(Supplied material Opens)
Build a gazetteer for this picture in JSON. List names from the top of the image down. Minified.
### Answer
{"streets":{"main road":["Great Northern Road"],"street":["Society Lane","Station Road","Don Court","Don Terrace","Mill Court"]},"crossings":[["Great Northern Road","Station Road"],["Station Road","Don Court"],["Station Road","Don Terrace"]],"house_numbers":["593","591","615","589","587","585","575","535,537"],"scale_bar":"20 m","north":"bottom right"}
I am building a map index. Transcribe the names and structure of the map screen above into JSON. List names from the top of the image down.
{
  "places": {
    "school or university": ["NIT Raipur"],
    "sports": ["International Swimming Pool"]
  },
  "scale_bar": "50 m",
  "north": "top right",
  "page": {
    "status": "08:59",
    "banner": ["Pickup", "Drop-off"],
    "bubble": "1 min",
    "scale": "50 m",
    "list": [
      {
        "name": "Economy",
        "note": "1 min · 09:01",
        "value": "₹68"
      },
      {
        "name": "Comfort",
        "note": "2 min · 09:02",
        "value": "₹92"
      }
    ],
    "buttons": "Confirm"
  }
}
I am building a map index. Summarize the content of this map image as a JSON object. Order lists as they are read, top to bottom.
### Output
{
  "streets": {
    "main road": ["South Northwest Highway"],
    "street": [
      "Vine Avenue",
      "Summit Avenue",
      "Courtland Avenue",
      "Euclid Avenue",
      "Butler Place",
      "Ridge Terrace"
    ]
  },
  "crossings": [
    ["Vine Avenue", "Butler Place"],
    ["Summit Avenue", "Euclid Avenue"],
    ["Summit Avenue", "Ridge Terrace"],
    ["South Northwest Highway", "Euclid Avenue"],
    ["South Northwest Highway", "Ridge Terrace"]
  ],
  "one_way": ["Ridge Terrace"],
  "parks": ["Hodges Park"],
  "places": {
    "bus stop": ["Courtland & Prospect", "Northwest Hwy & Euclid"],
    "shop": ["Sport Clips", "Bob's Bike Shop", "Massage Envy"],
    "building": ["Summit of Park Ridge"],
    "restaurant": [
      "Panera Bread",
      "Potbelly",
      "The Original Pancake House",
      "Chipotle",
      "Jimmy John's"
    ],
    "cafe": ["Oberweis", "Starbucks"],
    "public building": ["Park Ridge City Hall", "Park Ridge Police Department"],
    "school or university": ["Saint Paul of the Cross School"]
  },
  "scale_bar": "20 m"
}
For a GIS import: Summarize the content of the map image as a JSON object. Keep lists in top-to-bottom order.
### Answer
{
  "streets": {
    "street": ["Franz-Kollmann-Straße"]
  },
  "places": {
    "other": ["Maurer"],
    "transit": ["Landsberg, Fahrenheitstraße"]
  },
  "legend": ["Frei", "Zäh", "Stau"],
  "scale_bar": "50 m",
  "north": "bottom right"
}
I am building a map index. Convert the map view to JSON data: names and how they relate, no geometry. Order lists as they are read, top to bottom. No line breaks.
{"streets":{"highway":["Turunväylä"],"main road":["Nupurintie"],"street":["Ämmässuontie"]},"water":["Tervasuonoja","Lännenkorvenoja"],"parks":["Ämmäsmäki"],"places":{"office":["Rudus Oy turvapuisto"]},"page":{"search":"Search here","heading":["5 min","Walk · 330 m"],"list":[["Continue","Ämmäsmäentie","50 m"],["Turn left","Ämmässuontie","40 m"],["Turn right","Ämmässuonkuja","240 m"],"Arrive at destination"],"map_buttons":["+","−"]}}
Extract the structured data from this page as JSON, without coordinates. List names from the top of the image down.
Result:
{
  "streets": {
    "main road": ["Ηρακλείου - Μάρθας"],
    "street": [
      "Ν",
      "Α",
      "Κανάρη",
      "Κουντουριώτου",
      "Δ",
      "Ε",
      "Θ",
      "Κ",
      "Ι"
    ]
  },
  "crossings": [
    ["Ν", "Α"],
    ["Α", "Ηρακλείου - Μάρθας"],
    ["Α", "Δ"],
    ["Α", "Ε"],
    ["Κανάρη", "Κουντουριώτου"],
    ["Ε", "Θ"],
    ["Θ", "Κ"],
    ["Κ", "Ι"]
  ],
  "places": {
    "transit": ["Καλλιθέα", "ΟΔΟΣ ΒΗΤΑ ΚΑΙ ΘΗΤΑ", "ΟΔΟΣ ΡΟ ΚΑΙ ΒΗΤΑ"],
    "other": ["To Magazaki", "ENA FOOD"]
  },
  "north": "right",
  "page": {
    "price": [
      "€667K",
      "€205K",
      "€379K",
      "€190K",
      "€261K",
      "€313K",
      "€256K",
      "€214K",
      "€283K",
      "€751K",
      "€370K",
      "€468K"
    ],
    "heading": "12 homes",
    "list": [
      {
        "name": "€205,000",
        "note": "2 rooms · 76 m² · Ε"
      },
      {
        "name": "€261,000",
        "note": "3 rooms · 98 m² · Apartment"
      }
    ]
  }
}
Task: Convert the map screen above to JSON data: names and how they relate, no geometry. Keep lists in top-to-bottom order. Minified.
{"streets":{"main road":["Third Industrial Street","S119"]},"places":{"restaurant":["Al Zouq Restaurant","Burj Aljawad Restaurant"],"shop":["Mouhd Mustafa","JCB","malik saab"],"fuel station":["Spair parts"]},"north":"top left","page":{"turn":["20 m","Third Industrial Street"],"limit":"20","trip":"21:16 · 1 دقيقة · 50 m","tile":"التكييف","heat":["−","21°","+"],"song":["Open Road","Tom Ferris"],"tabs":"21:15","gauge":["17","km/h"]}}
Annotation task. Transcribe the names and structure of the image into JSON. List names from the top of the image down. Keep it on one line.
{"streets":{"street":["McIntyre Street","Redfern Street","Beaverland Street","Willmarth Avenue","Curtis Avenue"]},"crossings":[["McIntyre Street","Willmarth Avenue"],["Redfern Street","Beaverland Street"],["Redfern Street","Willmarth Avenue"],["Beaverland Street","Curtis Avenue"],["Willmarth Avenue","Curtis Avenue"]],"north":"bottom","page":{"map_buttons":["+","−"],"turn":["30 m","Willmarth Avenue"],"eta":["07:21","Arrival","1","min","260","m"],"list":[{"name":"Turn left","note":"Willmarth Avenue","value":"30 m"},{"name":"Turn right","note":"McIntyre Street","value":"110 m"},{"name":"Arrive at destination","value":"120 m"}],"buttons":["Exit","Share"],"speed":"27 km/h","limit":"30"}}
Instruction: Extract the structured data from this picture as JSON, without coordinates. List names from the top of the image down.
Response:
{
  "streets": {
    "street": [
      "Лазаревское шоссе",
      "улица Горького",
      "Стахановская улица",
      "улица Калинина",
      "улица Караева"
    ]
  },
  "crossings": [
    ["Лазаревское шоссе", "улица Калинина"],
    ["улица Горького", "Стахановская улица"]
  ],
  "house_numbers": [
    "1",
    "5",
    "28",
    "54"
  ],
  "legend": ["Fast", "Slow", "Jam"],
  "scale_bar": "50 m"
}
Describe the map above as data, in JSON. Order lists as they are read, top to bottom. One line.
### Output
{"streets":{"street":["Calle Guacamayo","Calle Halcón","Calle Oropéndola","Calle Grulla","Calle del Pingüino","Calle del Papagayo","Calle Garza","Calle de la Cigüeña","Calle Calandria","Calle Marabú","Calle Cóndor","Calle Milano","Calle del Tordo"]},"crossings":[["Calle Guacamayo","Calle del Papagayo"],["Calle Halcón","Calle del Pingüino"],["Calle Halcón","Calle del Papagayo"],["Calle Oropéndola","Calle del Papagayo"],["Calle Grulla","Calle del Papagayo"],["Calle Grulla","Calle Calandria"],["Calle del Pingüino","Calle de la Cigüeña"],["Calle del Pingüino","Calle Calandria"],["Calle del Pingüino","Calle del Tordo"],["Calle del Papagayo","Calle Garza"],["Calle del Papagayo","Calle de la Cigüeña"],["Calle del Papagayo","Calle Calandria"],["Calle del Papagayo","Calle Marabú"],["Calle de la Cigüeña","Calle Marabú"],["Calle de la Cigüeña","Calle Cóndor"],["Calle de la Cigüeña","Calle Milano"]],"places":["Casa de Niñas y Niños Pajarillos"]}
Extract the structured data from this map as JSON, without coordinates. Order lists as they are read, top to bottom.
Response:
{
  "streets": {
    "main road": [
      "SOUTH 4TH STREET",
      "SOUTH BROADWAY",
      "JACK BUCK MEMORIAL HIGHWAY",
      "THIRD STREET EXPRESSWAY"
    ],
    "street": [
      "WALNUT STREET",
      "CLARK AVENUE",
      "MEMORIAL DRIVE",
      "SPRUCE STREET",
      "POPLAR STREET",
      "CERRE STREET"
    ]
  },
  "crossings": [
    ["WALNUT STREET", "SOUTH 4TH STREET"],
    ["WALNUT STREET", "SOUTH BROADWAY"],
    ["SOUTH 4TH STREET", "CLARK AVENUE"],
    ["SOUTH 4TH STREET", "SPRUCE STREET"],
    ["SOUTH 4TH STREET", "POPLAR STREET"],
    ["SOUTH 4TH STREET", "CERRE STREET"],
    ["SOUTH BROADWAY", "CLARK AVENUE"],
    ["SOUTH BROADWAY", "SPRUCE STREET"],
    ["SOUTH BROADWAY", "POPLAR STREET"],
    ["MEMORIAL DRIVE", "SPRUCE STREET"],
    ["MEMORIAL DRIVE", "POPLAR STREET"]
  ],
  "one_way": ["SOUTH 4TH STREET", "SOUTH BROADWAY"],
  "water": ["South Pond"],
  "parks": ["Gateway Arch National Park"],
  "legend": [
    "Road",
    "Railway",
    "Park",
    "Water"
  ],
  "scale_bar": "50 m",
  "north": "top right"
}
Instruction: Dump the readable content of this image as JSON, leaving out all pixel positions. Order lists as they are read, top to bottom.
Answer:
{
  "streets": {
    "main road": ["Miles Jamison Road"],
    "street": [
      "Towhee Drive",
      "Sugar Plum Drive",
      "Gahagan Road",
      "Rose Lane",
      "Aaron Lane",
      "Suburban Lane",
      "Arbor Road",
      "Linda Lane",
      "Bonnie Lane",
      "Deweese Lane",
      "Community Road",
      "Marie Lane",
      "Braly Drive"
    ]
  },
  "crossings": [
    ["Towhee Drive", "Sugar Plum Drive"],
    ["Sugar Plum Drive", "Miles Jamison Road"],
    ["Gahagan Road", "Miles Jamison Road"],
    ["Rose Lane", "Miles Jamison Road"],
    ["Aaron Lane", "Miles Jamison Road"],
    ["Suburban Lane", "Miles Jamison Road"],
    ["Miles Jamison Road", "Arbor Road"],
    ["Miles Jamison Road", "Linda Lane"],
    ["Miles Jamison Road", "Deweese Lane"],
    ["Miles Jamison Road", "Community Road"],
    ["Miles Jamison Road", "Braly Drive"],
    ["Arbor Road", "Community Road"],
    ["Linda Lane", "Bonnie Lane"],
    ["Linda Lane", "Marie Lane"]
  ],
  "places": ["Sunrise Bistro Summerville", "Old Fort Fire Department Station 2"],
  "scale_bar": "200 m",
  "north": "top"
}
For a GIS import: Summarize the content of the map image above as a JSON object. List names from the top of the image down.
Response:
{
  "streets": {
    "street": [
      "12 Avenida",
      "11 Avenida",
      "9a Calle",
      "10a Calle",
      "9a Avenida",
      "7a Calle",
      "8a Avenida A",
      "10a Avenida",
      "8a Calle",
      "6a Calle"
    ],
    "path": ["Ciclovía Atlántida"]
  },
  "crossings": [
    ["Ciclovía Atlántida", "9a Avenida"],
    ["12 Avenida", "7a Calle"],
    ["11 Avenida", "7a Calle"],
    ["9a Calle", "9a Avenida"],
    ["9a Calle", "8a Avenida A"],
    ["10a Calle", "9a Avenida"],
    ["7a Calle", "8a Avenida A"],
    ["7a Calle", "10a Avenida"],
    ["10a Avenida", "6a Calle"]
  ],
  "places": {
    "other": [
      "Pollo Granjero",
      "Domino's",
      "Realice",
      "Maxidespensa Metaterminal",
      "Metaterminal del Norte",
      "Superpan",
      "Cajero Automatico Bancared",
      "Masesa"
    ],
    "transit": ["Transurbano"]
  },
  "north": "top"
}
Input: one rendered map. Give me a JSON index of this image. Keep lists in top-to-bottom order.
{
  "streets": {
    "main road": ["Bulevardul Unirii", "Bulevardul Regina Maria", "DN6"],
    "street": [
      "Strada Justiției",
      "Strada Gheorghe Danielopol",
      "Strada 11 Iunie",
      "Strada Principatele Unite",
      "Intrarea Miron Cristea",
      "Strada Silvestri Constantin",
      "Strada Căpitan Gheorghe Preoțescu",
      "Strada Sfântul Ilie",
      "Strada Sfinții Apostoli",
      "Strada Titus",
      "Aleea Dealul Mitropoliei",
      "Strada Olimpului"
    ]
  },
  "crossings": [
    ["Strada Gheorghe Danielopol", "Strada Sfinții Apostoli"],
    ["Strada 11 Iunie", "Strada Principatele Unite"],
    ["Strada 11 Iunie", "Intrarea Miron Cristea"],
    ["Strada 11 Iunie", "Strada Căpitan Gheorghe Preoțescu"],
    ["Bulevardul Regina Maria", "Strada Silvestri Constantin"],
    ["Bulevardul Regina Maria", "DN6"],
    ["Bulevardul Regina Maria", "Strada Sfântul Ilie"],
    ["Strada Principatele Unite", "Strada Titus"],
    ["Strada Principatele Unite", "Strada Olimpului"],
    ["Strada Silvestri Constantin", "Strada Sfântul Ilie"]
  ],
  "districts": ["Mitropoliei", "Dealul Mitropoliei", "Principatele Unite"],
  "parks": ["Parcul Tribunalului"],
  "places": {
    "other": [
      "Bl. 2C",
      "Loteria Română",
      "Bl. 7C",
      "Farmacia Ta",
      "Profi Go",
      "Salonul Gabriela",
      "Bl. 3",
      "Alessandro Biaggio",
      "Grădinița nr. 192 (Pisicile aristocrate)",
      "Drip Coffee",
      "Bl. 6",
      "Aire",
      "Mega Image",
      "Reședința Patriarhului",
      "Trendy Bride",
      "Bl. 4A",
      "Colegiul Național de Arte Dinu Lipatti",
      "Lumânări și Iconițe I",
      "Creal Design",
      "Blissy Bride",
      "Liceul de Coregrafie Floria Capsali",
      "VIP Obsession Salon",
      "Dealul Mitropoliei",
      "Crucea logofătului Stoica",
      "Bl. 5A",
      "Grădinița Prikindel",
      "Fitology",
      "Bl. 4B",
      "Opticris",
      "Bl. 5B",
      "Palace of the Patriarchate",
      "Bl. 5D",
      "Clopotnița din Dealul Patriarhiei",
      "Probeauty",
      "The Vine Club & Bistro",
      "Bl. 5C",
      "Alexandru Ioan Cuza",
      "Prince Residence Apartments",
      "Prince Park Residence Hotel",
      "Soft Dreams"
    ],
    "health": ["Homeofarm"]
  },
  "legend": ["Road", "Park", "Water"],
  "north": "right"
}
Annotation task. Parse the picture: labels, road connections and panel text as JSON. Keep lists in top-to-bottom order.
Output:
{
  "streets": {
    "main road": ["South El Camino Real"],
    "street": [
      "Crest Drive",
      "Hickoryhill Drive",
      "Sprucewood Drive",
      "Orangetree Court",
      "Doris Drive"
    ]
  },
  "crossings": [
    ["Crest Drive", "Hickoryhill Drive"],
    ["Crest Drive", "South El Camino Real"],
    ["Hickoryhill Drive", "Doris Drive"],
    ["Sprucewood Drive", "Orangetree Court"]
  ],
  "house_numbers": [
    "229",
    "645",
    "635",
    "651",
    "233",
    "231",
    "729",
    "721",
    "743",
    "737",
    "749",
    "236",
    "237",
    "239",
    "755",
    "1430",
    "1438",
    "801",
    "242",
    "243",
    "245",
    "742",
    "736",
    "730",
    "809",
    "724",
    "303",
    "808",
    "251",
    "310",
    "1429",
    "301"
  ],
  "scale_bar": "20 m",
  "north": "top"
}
(Supplied material Closes)
» **What you are asked to do**
Go through the records above and return every line that holds the string "Instruction".

» **Answer box**
Instruction: Extract the structured data from this picture as JSON, without coordinates. List names from the top of the image down.
Instruction: Dump the readable content of this image as JSON, leaving out all pixel positions. Order lists as they are read, top to bottom.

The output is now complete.